Die knapp dreistündige Debatte machte allerdings bei aller Genugtuung über den Beitritt auch die Unterschiede von Koalition und Opposition in der Bewertung deutlich. Sie zeigten sich in der Frage eines künftigen Beitritts der Türkei in die Europäische Union ebenso wie in den Differenzen um niedrige Löhne und Steuern als Wettbewerbsaspekt innerhalb der EU.
Bundeskanzler Schröder warnte davor, die EU-Erweiterung als Motiv für Steuer- und Lohnsenkungen in Deutschland zu nehmen. "Die Zukunft unseres Landes kann nicht darin liegen, in eine gnadenlose Konkurrenz um niedrige Löhne und Steuersätze einzutreten", betonte der Kanzler.
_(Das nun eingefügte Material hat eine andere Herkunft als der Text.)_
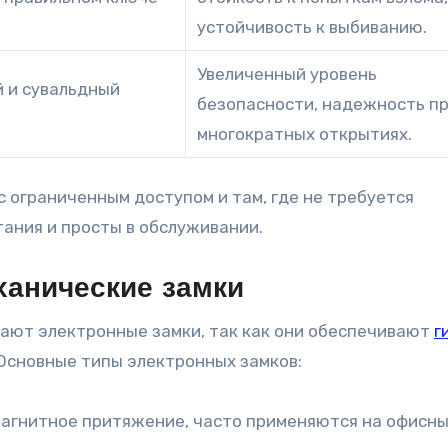
устойчивость к выбиванию.
Увеличенный уровень
 и сувальдный
безопасности, надежность п
многократных открытиях.
 ограниченным доступом и там, где не требуется
тания и просты в обслуживании.
ханические замки
ают электронные замки, так как они обеспечивают
г
Основные типы электронных замков:
агнитное притяжение, часто применяются на офисн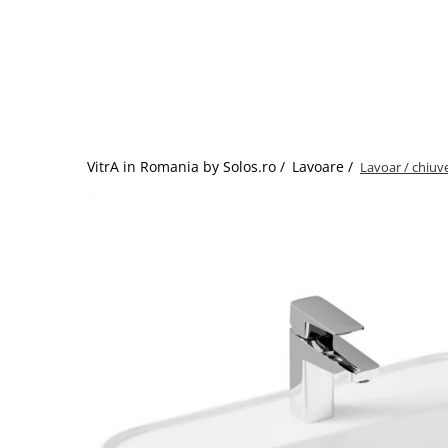
Baterii lavoar montare pe tavan
Baterii pentru bideu
Robinete baie
Robinete coltar
Robinete de trecere
Robinete masina de spalat
VitrA in Romania by Solos.ro /
Lavoare /
Lavoar / chiuve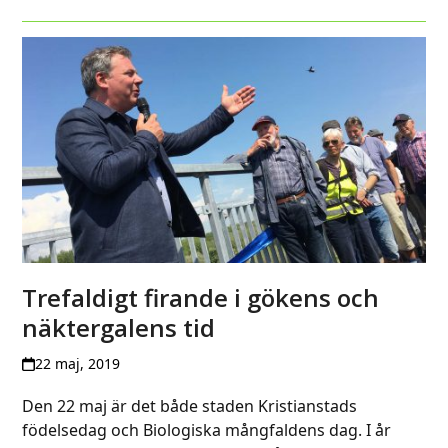
Trefaldigt firande i gökens och
näktergalens tid
22 maj, 2019
Den 22 maj är det både staden Kristianstads
födelsedag och Biologiska mångfaldens dag. I år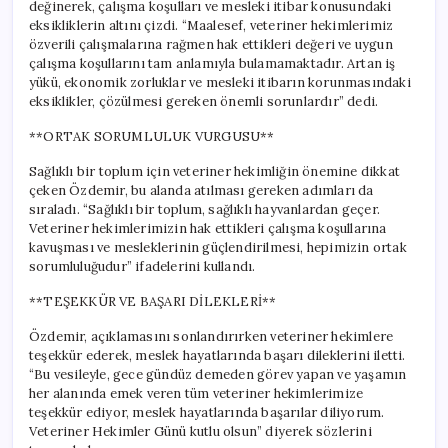
değinerek, çalışma koşulları ve mesleki itibar konusundaki
eksikliklerin altını çizdi. “Maalesef, veteriner hekimlerimiz
özverili çalışmalarına rağmen hak ettikleri değeri ve uygun
çalışma koşullarını tam anlamıyla bulamamaktadır. Artan iş
yükü, ekonomik zorluklar ve mesleki itibarın korunmasındaki
eksiklikler, çözülmesi gereken önemli sorunlardır” dedi.
**ORTAK SORUMLULUK VURGUSU**
Sağlıklı bir toplum için veteriner hekimliğin önemine dikkat
çeken Özdemir, bu alanda atılması gereken adımları da
sıraladı. “Sağlıklı bir toplum, sağlıklı hayvanlardan geçer.
Veteriner hekimlerimizin hak ettikleri çalışma koşullarına
kavuşması ve mesleklerinin güçlendirilmesi, hepimizin ortak
sorumluluğudur” ifadelerini kullandı.
**TEŞEKKÜR VE BAŞARI DİLEKLERİ**
Özdemir, açıklamasını sonlandırırken veteriner hekimlere
teşekkür ederek, meslek hayatlarında başarı dileklerini iletti.
“Bu vesileyle, gece gündüz demeden görev yapan ve yaşamın
her alanında emek veren tüm veteriner hekimlerimize
teşekkür ediyor, meslek hayatlarında başarılar diliyorum.
Veteriner Hekimler Günü kutlu olsun” diyerek sözlerini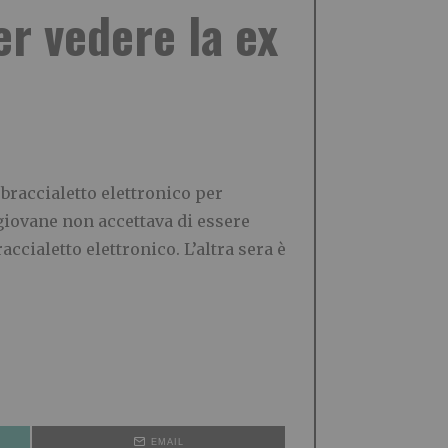
er vedere la ex
braccialetto elettronico per
giovane non accettava di essere
accialetto elettronico. L’altra sera è
EMAIL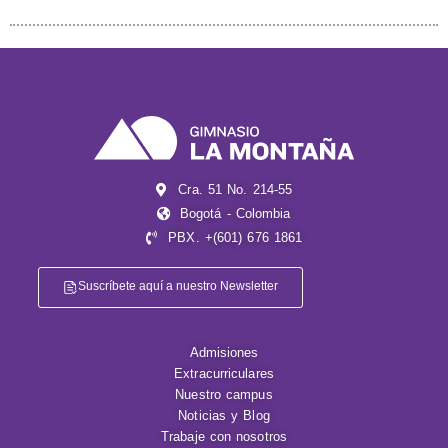
Cra. 51 No. 214-55
Bogotá - Colombia
PBX. +(601) 676 1861
Suscríbete aquí a nuestro Newsletter
Admisiones
Extracurriculares
Nuestro campus
Noticias y Blog
Trabaje con nosotros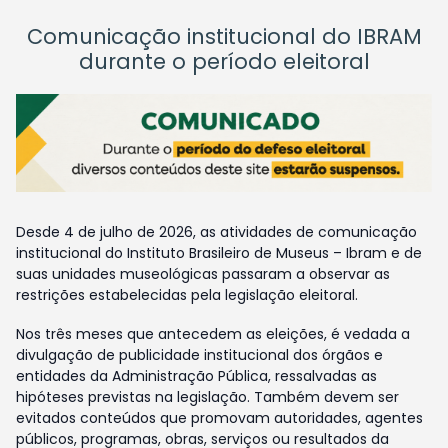
Comunicação institucional do IBRAM
durante o período eleitoral
Desde 4 de julho de 2026, as atividades de comunicação
institucional do Instituto Brasileiro de Museus – Ibram e de
suas unidades museológicas passaram a observar as
restrições estabelecidas pela legislação eleitoral.
Nos três meses que antecedem as eleições, é vedada a
divulgação de publicidade institucional dos órgãos e
entidades da Administração Pública, ressalvadas as
hipóteses previstas na legislação. Também devem ser
evitados conteúdos que promovam autoridades, agentes
públicos, programas, obras, serviços ou resultados da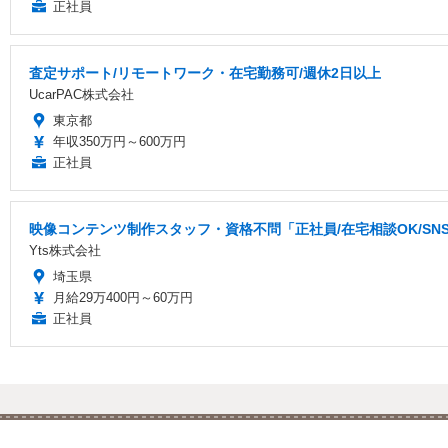
正社員
査定サポート/リモートワーク・在宅勤務可/週休2日以上
UcarPAC株式会社
東京都
年収350万円～600万円
正社員
映像コンテンツ制作スタッフ・資格不問「正社員/在宅相談OK/S
Yts株式会社
埼玉県
月給29万400円～60万円
正社員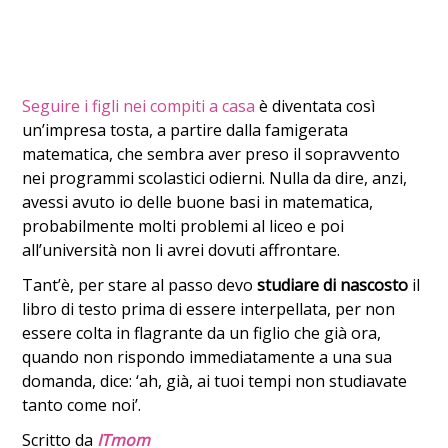
Seguire i figli nei compiti a casa
è diventata così
un’impresa tosta, a partire dalla famigerata
matematica, che sembra aver preso il sopravvento
nei programmi scolastici odierni. Nulla da dire, anzi,
avessi avuto io delle buone basi in matematica,
probabilmente molti problemi al liceo e poi
all’università non li avrei dovuti affrontare.
Tant’è, per stare al passo devo
studiare di nascosto
il
libro di testo prima di essere interpellata, per non
essere colta in flagrante da un figlio che già ora,
quando non rispondo immediatamente a una sua
domanda, dice: ‘ah, già, ai tuoi tempi non studiavate
tanto come noi’.
Scritto da
ITmom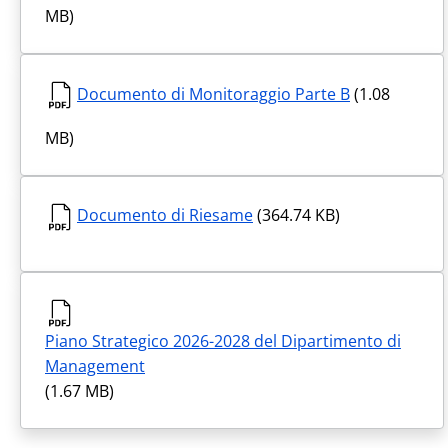
MB)
Documento di Monitoraggio Parte B
(1.08
MB)
Documento di Riesame
(364.74 KB)
Piano Strategico 2026-2028 del Dipartimento di
Management
(1.67 MB)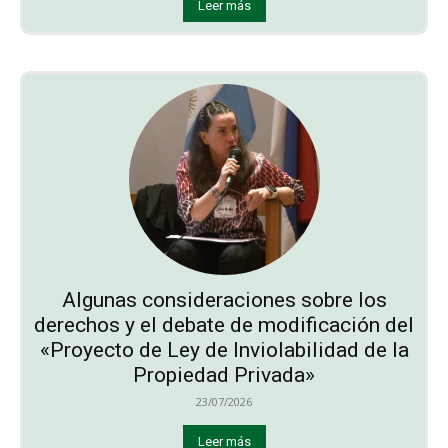
Leer más
Algunas consideraciones sobre los
derechos y el debate de modificación del
«Proyecto de Ley de Inviolabilidad de la
Propiedad Privada»
23/07/2026
Leer más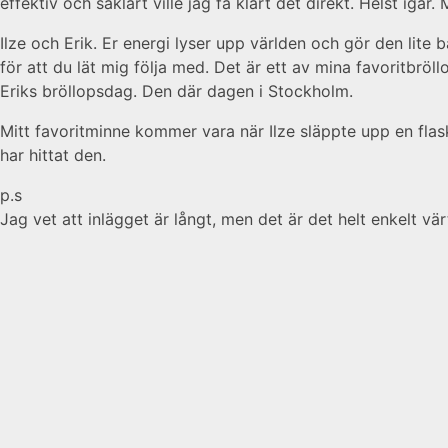
effektiv och såklart ville jag få klart det direkt. Helst igår.
Ilze och Erik. Er energi lyser upp världen och gör den lite 
för att du lät mig följa med. Det är ett av mina favoritbrö
Eriks bröllopsdag. Den där dagen i Stockholm.
Mitt favoritminne kommer vara när Ilze släppte upp en flask
har hittat den.
p.s
Jag vet att inlägget är långt, men det är det helt enkelt vär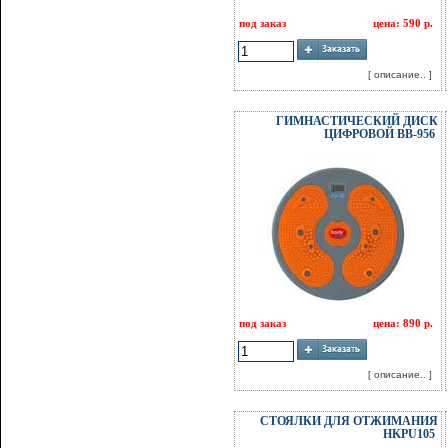
под заказ
цена: 590 р.
[ описание.. ]
ГИМНАСТИЧЕСКИЙ ДИСК
ЦИФРОВОЙ BB-956
под заказ
цена: 890 р.
[ описание.. ]
CТОЯЛКИ ДЛЯ ОТЖИМАНИЯ
HKPU105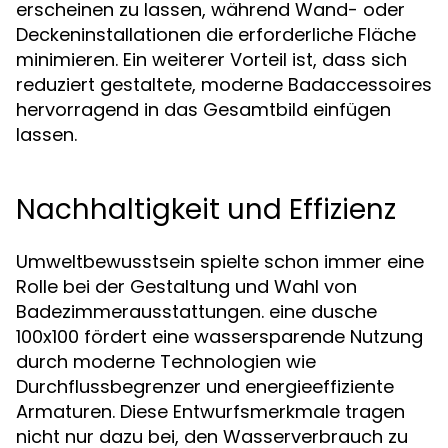
erscheinen zu lassen, während Wand- oder
Deckeninstallationen die erforderliche Fläche
minimieren. Ein weiterer Vorteil ist, dass sich
reduziert gestaltete, moderne Badaccessoires
hervorragend in das Gesamtbild einfügen
lassen.
Nachhaltigkeit und Effizienz
Umweltbewusstsein spielte schon immer eine
Rolle bei der Gestaltung und Wahl von
Badezimmerausstattungen. eine dusche
100x100 fördert eine wassersparende Nutzung
durch moderne Technologien wie
Durchflussbegrenzer und energieeffiziente
Armaturen. Diese Entwurfsmerkmale tragen
nicht nur dazu bei, den Wasserverbrauch zu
Er warnte vor Panikmache angesichts der erweiterten Europäischen Union. Es gehe trotz berechtigter Ängste um Arbeitsplätze und Furcht vor wachsender Kriminalität darum, die großen wirtschaftlichen Chancen und die gestiegenen Möglichkeiten der engeren Zusammenarbeit der EU-Länder zu sehen. "Wir werden darauf achten, dass es keinen einseitigen Steuerwettbewerb zu Lasten der Nettozahler der Europäischen Union gibt", warnte der Bundeskanzler. Er sprach sich dafür aus, den Beitritt der Türkei in die Union nachdrücklich zu unterstützen, falls die EU-Kommission im Herbst 2004 entsprechende Verhandlungen mit dem Land empfehle. Der Türkei 40 Jahre lang den Weg nach Europa zu versprechen, um dann zu sagen, das gehe jetzt nicht, sei "blanker Populismus".
CDU-Chefin Angela Merkel sprach sich dagegen erneut gegen eine Aufnahme der Türkei in die Europäische Union aus. Sie wolle dem Land keine Versprechungen machen, die am Ende nicht zu halten seien. In Bezug auf die künftige EU-Verfassung forderte sie einen klaren Gottesbezug auf das christlich-jüdische, aufklärerische Erbe Europas.
Bundesaußenminister Joseph Fischer (Bündnis 90/ Die Grünen) kritisierte Angela Merkels Haltung zur Aufnahme der Türkei in die EU als falsch. Wenn der islamistische Terrorismus die schwerste Bedrohung für die europäische Sicherheit sei, dann sei es von zentraler Bedeutung, darauf hin zu weisen, dass die Grundwerte der europäischen Aufklärung mit einem modernen Islam vereinbar seien. Vor einem solchen Hintergrund habe die Ablehnung der Türkei als Beitrittskandidat eine fatale Wirkung, unterstrich Fischer. Er gab seiner Genugtuung Ausdruck, dass seit dem 1. Mai 2004 Deutschland erstmals in seiner Geschichte auschließlich von befreundeten Ländern umgeben ist.
Der FDP-Vorsitzende Guido Westerwelle betonte in diesem Zusammenhang, dass es nicht nur um politische Beziehungen, sondern eine "wirkliche Freundschaft der Völker" in Osteuropa gehe, so wie sie sich in der Nachkriegszeit zu den westlichen Nachbarn entwickelt habe. Er forderte eine Volksabstimmung in Deutschland zur angestrebten EU-Verfassung.
Der bayerische Ministerpräsident Edmund Soiber (CSU) verband seine Zufriedenheit über die EU-Erweiterung mit scharfen Attacken auf die Koalitionsregierung. Sie habe die aus dem Beitritt der zehn neuen Länder entstandenen Sorgen der deutschen Bevölkerung um ihre Arbeitsplätze nicht ernst genommen. Die Reformunfähigkeit von Rot-Grün habe zu einer ernsthaften Arbeitsmarkt- und Haushaltskrise geführt, so dass es Deutschland nicht ausreichend gelinge, die durch die EU-Erweiterung eröffneten Möglichkeiten zu nutzen. Das betreffe vor allem die Grenzregionen von Greifswald bis nach Passau. Gerd Weisskirchen (SPD) warf Stoiber Polemik vor. Es gehe darum, vorhandene Ängste wahrzunehmen und nicht zu schüren. Die fraktionslose Abgeordnete Gesine Lötzsch verwies darauf, dass viele Menschen in Ost und West die Erweiterung auch mit gemischten Gefühlen sähen. Sie verlangte eine europäische Sozialunion.